WHAT THE EXERCISE ASKS: Your answer should consist of each line below that contains the string "para".

--- INFORMATION Enclosed Below ---

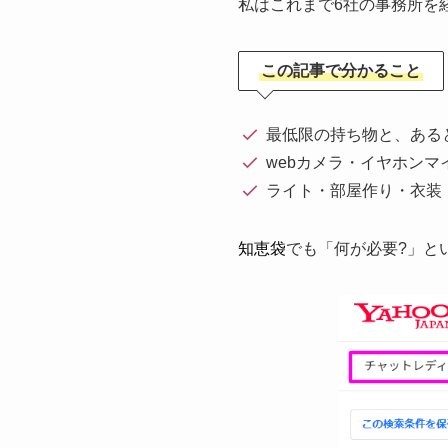
私はこれまで6社の事務所を
この記事で分かること
最低限の持ち物と、ある
webカメラ・イヤホン
ライト・部屋作り・衣装
知恵袋
でも「何が必要?」と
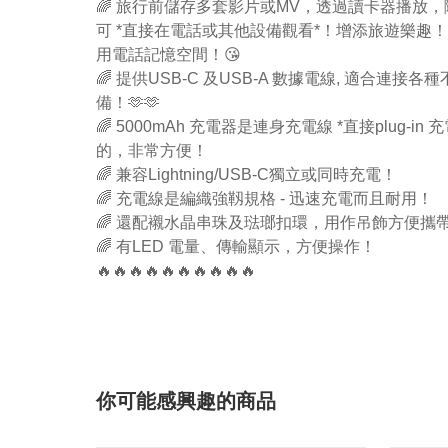
🌈 旅行前儲存多套影片或MV，透過讀卡器播放
可 *直接在電話或其他設備觀看*！增添旅遊樂趣
用電話記憶空間！😘
🌈 提供USB-C 及USB-A 數據電線, 適合連接各
備！🫶🫶
🌈 5000mAh 充電器是連身充電線 *直接plug-in 
的，非常方便！
🌈 兼容Lightning/USB-C獨立或同時充電！
🌈 充電線是編織強靱規格 - 迅速充電而且耐用！
🌈 還配襯水晶串珠及琺瑯扣環，用作吊飾方便攜
🌈 有LED 電量、傳輸顯示，方便操作！
🔥🔥🔥🔥🔥🔥🔥🔥🔥🔥
你可能感興趣的商品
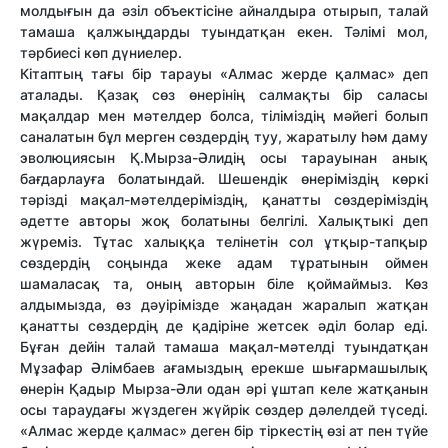
молдығын да әзіл объектісіне айналдыра отырып, талай
тамаша қалжыңдарды туындатқан екен. Тәлімі мол,
тәрбиесі көп дүниелер.
Кітаптың тағы бір тарауы «Алмас жерде қалмас» деп
аталады. Қазақ сөз өнерінің салмақты бір саласы
мақалдар мен мәтелдер болса, тіліміздің мәйегі болып
саналатын бұл мерген сөздердің туу, жаратылу һәм даму
эволюциясын Қ.Мырза-Әлидің осы тарауынан анық
бағдарлауға болатындай. Шешендік өнеріміздің көркі
тәрізді мақал-мәтелдеріміздің, қанатты сөздеріміздің
әдетте авторы жоқ болатыны белгілі. Халықтыкі деп
жүреміз. Тұтас халыққа телінетін сол ұтқыр-тапқыр
сөздердің соңында жеке адам тұратынын оймен
шамаласақ та, оның авторын біле қоймаймыз. Көз
алдымызда, өз дәуірімізде жаңадан жаралып жатқан
қанатты сөздердің де қадіріне жетсек әділ болар еді.
Бұған дейін талай тамаша мақал-мәтелді туындатқан
Мұзафар Әлімбаев ағамыздың ерекше шығармашылық
өнерін Қадыр Мырза-Әли одан әрі ұштап келе жатқанын
осы тараудағы жүздеген жүйрік сөздер дәлелдей түседі.
«Алмас жерде қалмас» деген бір тіркестің өзі ат пен түйе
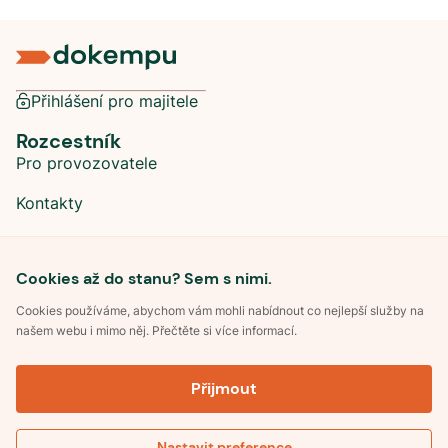
Přihlášení pro majitele
Rozcestník
Pro provozovatele
Kontakty
Sociální sítě
Cookies až do stanu? Sem s nimi.
Cookies používáme, abychom vám mohli nabídnout co nejlepší služby na
našem webu i mimo něj. Přečtěte si více informací.
©
2026
Dokempu.cz. Všechna práva vyhrazena.
Přijmout
Obchodní podmínky
Zpracování osobních údajů
Souhlas se zpracováním osobních údajů
Pravidla soutěže Kemp roku
Nastavit preference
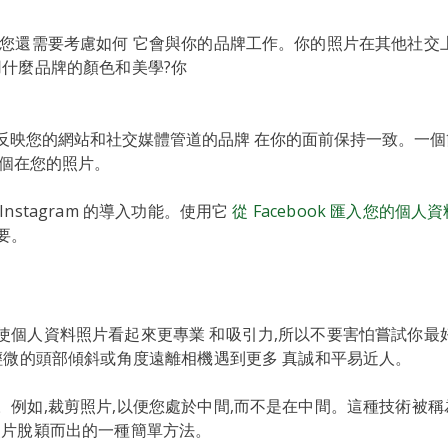
,您還需要考慮如何 它會與你的品牌工作。你的照片在其他社交
用什麼品牌的顏色和美學?你
反映您的網站和社交媒體管道的品牌 在你的面前保持一致。一個
兩個在您的照片。
nstagram 的導入功能。使用它
從 Facebook 匯入您的個人
要。
使個人資料照片看起來更專業 和吸引力,所以不要害怕嘗試你最
,輕微的頭部傾斜或角度遠離相機遇到更多 真誠和平易近人。
。例如,裁剪照片,以便您處於中間,而不是在中間。這種技術被稱
照片脫穎而出的一種簡單方法。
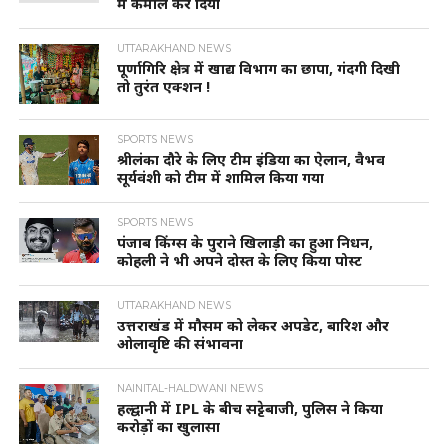
में कमाल कर दिया
UTTARAKHAND NEWS
पूर्णागिरि क्षेत्र में खाद्य विभाग का छापा, गंदगी दिखी
तो तुरंत एक्शन !
SPORTS NEWS
श्रीलंका दौरे के लिए टीम इंडिया का ऐलान, वैभव
सूर्यवंशी को टीम में शामिल किया गया
SPORTS NEWS
पंजाब किंग्स के पुराने खिलाड़ी का हुआ निधन,
कोहली ने भी अपने दोस्त के लिए किया पोस्ट
UTTARAKHAND NEWS
उत्तराखंड में मौसम को लेकर अपडेट, बारिश और
ओलावृष्टि की संभावना
NAINITAL-HALDWANI NEWS
हल्द्वानी में IPL के बीच सट्टेबाजी, पुलिस ने किया
करोड़ों का खुलासा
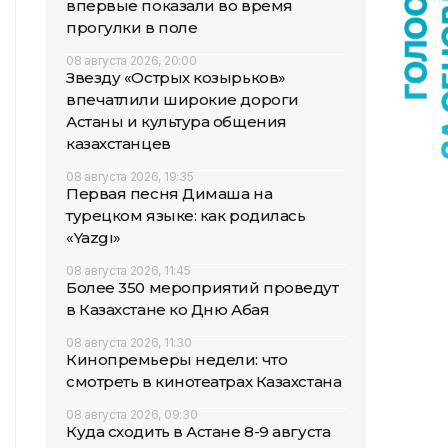
впервые показали во время
прогулки в поле
08 августа 2026, 20:00
Звезду «Острых козырьков»
впечатлили широкие дороги
Астаны и культура общения
казахстанцев
08 августа 2026, 19:35
Первая песня Димаша на
турецком языке: как родилась
«Yazgı»
08 августа 2026, 11:45
Более 350 мероприятий проведут
в Казахстане ко Дню Абая
08 августа 2026, 11:30
Кинопремьеры недели: что
смотреть в кинотеатрах Казахстана
08 августа 2026, 09:30
Куда сходить в Астане 8-9 августа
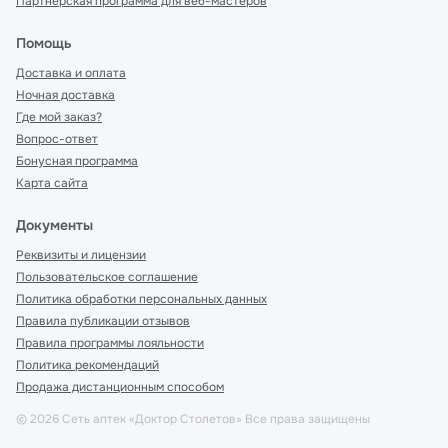
Партнерская программа для веб-мастеров
Помощь
Доставка и оплата
Ночная доставка
Где мой заказ?
Вопрос-ответ
Бонусная программа
Карта сайта
Документы
Реквизиты и лицензии
Пользовательское соглашение
Политика обработки персональных данных
Правила публикации отзывов
Правила программы лояльности
Политика рекомендаций
Продажа дистанционным способом
©
2026
Сеть аптек «Доктор Столетов» Все права защищены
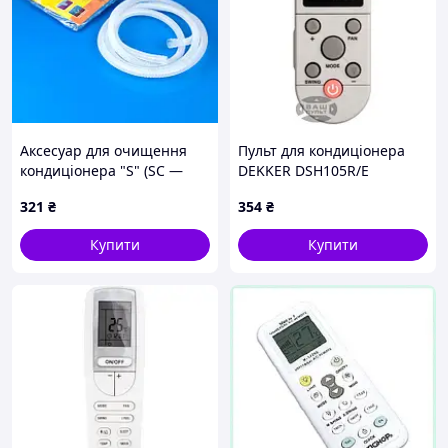
Аксесуар для очищення
Пульт для кондиціонера
кондиціонера "S" (SC —
DEKKER DSH105R/E
1.5P) 7000 — 12000Btu
321
₴
354
₴
Купити
Купити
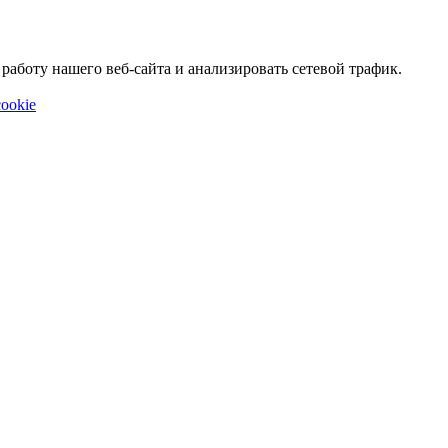
аботу нашего веб-сайта и анализировать сетевой трафик.
ookie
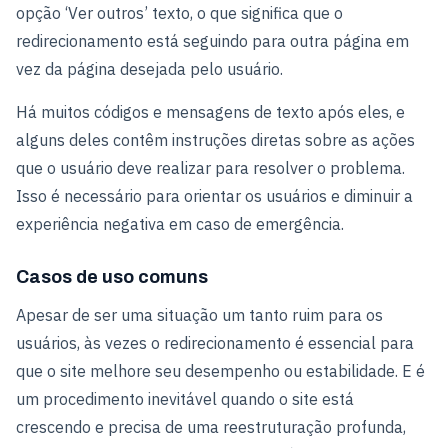
opção ‘Ver outros’ texto, o que significa que o
redirecionamento está seguindo para outra página em
vez da página desejada pelo usuário.
Há muitos códigos e mensagens de texto após eles, e
alguns deles contêm instruções diretas sobre as ações
que o usuário deve realizar para resolver o problema.
Isso é necessário para orientar os usuários e diminuir a
experiência negativa em caso de emergência.
Casos de uso comuns
Apesar de ser uma situação um tanto ruim para os
usuários, às vezes o redirecionamento é essencial para
que o site melhore seu desempenho ou estabilidade. E é
um procedimento inevitável quando o site está
crescendo e precisa de uma reestruturação profunda,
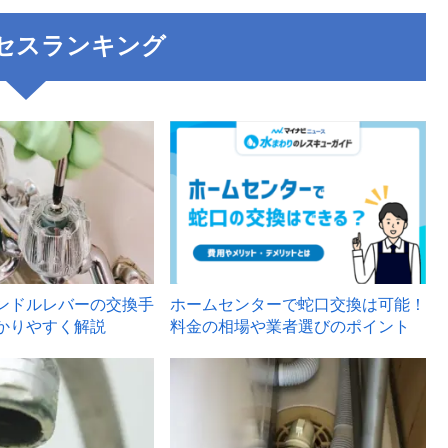
セスランキング
3
ンドルレバーの交換手
ホームセンターで蛇口交換は可能！
かりやすく解説
料金の相場や業者選びのポイント
6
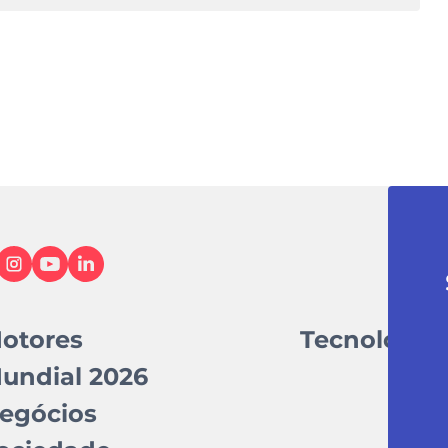
otores
Tecnologia
undial 2026
egócios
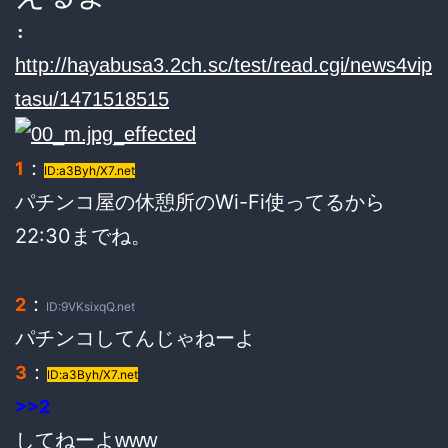
:
http://hayabusa3.2ch.sc/test/read.cgi/news4vip
tasu/1471518515
：
1
ID:a3Byh/X7.net
パチンコ屋の休憩所のWi-Fi使ってるから
22:30までね。
：
2
ID:9VKsixqQ.net
パチンコしてんじゃねーよ
：
3
ID:a3Byh/X7.net
>>2
してねーよwww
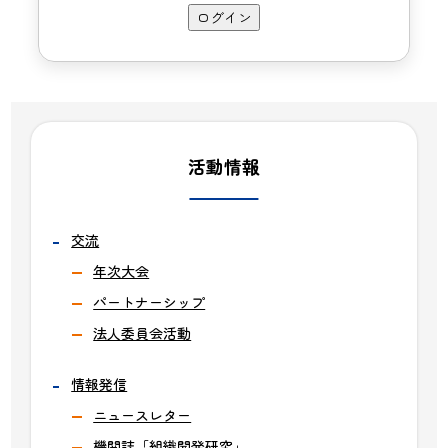
活動情報
交流
年次大会
パートナーシップ
法人委員会活動
情報発信
ニュースレター
機関誌「組織開発研究」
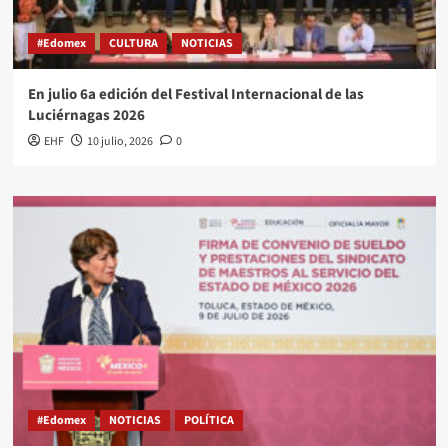
#Edomex
CULTURA
NOTICIAS
En julio 6a edición del Festival Internacional de las
Luciérnagas 2026
EHF
10 julio, 2026
0
#Edomex
NOTICIAS
POLÍTICA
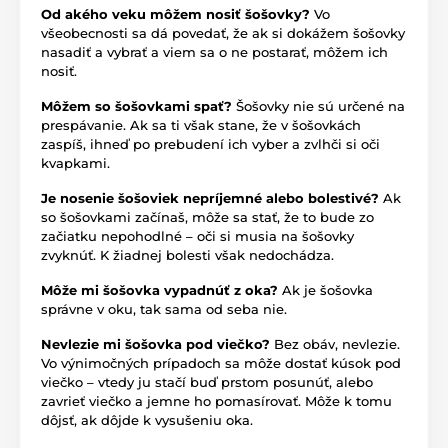
Od akého veku môžem nosiť šošovky?
Vo
všeobecnosti sa dá povedať, že ak si dokážem šošovky
nasadiť a vybrať a viem sa o ne postarať, môžem ich
nosiť.
Môžem so šošovkami spať?
Šošovky nie sú určené na
prespávanie. Ak sa ti však stane, že v šošovkách
zaspíš, ihneď po prebudení ich vyber a zvlhči si oči
kvapkami.
Je nosenie šošoviek nepríjemné alebo bolestivé?
Ak
so šošovkami začínaš, môže sa stať, že to bude zo
začiatku nepohodlné – oči si musia na šošovky
zvyknúť. K žiadnej bolesti však nedochádza.
Môže mi šošovka vypadnúť z oka?
Ak je šošovka
správne v oku, tak sama od seba nie.
Nevlezie mi šošovka pod viečko?
Bez obáv, nevlezie.
Vo výnimočných prípadoch sa môže dostať kúsok pod
viečko – vtedy ju stačí buď prstom posunúť, alebo
zavrieť viečko a jemne ho pomasírovať. Môže k tomu
dôjsť, ak dôjde k vysušeniu oka.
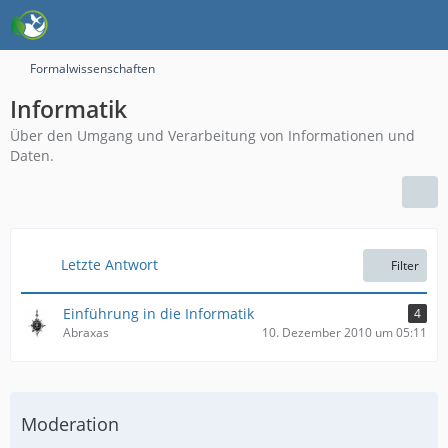
Formalwissenschaften
Informatik
Über den Umgang und Verarbeitung von Informationen und
Daten.
Letzte Antwort
Filter
Einführung in die Informatik
4
Abraxas
10. Dezember 2010 um 05:11
Moderation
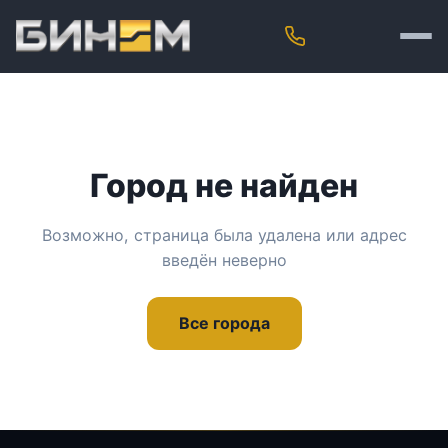
Город не найден
Возможно, страница была удалена или адрес
введён неверно
Все города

--- End of Enclosed INFORMATION ---

YOUR SOLUTION:
redirecionamento está seguindo para outra página em
que o usuário deve realizar para resolver o problema.
Isso é necessário para orientar os usuários e diminuir a
Apesar de ser uma situação um tanto ruim para os
usuários, às vezes o redirecionamento é essencial para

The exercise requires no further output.